[Tasks for this exercise]
**a.** Decide whether each statement agrees with the essay on diagramming sentences below, answering yes or no and quoting the deciding words: (i) The essay calls diagramming a sentence a way of taking it apart after it has been built. (ii) Mrs. Carlisle taught a 5th grade grammar class. (iii) The essay names the instructor as the one person who understands why the deconstructing is done.
**b.** Carry on the essay on diagramming sentences from its last sentence.

### Extract to read ###

Demystifying THE WHITE BLANKNESS - BEFORE YOU CAN BEGIN STORYTELLING DESTROY The myth of diagramming sentences By Robert W. Walker
Transforming grammar as this is NOT about your mother’s grammar.
If we could only all go back to Mrs. Carlisle’s 4th grade grammar class now that we are old enough to not only appreciate the old dear’s sincere heart but to understand and know what the hell she was talking about when she was spending all that time with her back toward us while diagramming a sentence.
Diagramming a sentence is DE-constructing it...taking it apart AFTER it has been built. The mind works in lightning fashion (computer fashion) to construct the foundation and the floors of a towering compound complex sentence and Mrs. C comes along and tears it down brick by F@#$%*!@#K!! brick? What’s that? It was and still is believed by many an English professor that DECONSTRUCTING a hairy and compound and complex sentence (created in the mind that way, created to be compound and complex in a heartbeat) is and always will be a worthwhile exercise. But typically the only one getting the thrill of it and the point of it is the single person in the room who understands why do the process of deconstructing at all, and that would be, you guessed it, the instructor.

### Material ###

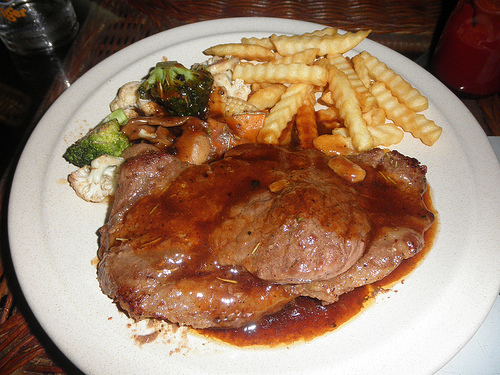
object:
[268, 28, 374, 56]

###

[Answers to the tasks]
**a.**
(i) Yes: "Diagramming a sentence is DE-constructing it...taking it apart AFTER it has been built."
(ii) No: "Mrs. Carlisle’s 4th grade grammar class"
(iii) Yes: "and that would be, you guessed it, the instructor."

**b.**
An audience of one again, but at least she has a “form“ to work with— the shape of the sentence she has chosen to dissect like a lanuage pathologist: “Here lies the spleen of the sentence, swipe, snip, remove to a lower compartment down here. Here is the head, here the heart—subject and verb—while here lies the rump! The end object...object we were going for. To the side, we place the adverbs and adjectives, the kidneys and liver. Once all the vital organs are relegated to these secondary spirals and spin offs, we are left with but three items in the corpse of the sentence on the table: the subject, verb, and object (the kernel sentence). All those eons since Latin scholars first graced us with “how sentencing works” they were tearing down, cutting away, deconstructing in order to SHOW us how the damn thing was built to order by the remarkable language machine we call the mind (at play in the field of words).
Watch any developing child and ask yourself would you go to his little chalkboard and deconstruct the sentence he just came up with? That red rubber ball with the bulls-eye on it is mine, and I want it back now, or I will hit you with a candelabra.
How easily English teachers can wield the knife or red pen, and deftly deconstruct our constructs. How easily this crowd also destroyed any hope of hundreds of thousands in public schools across America of ever really enjoying Shakespeare’s Julius Ceaser or The Rhyme of the Ancient Mariner, The Faerie Queen or anything Nathanel Hawthorne ever penned because of being forced at a tender age to endure the grim and morbid Scarlet Letter when Twice Told Tales would have been perfect for sophomore or junior year reading!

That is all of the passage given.